Violeta García Díez – Topógrafa


Proyecto fotográfico de Jaio: <em>"Women are beautiful. Llámame Eulalia".</em> Violeta García Díez.

Proyecto fotográfico de Jaio: «Women are beautiful. Llámame Eulalia». Violeta García Díez.


Violeta García Díez mide el mundo para coser sus heridas.

En una esquina húmeda de Bilbao, bajo una niebla que parece una nube que quisiera rozarle el pelo, Violeta García Díez despliega su ciencia como quien traza un poema invisible sobre la ciudad. Tras la lente de mi cámara veo cómo sostiene con firmeza el trípode de su estación de trabajo, ese instrumento que parece salido de una constelación terrestre, y lo acomoda con la precisión de quien conoce profundamente el lenguaje de los espacios.

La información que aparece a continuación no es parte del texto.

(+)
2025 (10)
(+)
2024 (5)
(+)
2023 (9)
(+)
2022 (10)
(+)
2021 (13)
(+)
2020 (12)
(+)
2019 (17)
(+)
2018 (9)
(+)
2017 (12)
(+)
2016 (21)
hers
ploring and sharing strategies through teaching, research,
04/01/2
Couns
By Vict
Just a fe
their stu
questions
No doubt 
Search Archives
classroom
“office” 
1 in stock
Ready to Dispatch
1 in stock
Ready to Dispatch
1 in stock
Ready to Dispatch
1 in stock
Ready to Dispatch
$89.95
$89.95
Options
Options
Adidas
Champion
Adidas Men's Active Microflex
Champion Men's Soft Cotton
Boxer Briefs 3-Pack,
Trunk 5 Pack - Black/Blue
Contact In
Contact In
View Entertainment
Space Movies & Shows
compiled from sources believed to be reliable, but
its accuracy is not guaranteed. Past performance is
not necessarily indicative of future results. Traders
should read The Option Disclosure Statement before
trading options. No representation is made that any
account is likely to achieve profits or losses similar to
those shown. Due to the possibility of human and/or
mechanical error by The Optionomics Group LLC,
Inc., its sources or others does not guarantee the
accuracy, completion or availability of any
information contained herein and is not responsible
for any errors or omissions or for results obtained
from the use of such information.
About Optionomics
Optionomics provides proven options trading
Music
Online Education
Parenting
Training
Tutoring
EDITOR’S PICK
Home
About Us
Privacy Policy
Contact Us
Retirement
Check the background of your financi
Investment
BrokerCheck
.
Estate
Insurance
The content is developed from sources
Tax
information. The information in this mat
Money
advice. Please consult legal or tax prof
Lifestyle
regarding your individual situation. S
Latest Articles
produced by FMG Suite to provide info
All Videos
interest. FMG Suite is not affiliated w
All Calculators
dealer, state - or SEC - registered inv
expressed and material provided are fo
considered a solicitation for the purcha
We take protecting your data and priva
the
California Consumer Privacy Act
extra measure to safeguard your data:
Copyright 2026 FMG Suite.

Violeta no está en el terreno, es parte de él. Sus pasos, sus mediciones, su pericia, quedan inscritos en los suelos que pisamos. No está posando. Está trabajando. Midiendo. Observando. Transformando el territorio con milímetros de sabiduría.

Su figura, enfundada en una chaqueta de trabajo reflectante, brilla más que las luces del entorno. Porque lo que hace no es solamente topografía. Es memoria. Es trazo. Es política. Es el arte de leer el suelo para contarnos hacia dónde tenemos que ir.

Violeta participa en uno de esos proyectos que, sin hacer ruido, cambian profundamente la forma de vida de la gente, el cubrimiento del túnel de La Avanzada, en Leioa. Una carretera que durante años partió a la comunidad en dos mitades inconexas, está siendo ahora cubierta, suavizada por el trabajo paciente y exacto de profesionales como ella. Se está cerrando una herida urbana. Y ella, con su trípode y su mirada fija, es parte de esa costura.

Hay algo profundamente simbólico en verla allí, una mujer en la calle, bajo la lluvia, midiendo con calma, desafiando el viejo estereotipo de que la ciencia de la tierra no era terreno femenino. Allí está ella, dando forma a lo posible. Redefiniendo tanto las coordenadas del espacio, como las del imaginario. Porque cuando una mujer mide el mundo, no sólo lo representa. Lo transforma.

Hay orgullo en su gesto. Hay saber acumulado en sus manos. Hay una historia silenciosa escrita en cada línea que su mirada proyecta. Y hay también una invitación a mirar el paisaje con otros ojos, los de quienes no se conforman con heredar las fronteras, sino que se atreven a moverlas. Violeta no solamente toma medidas, reescribe mapas. Cose territorios. Abre caminos. Y lo hace con la naturalidad serena de quien sabe que el futuro también se construye desde el suelo.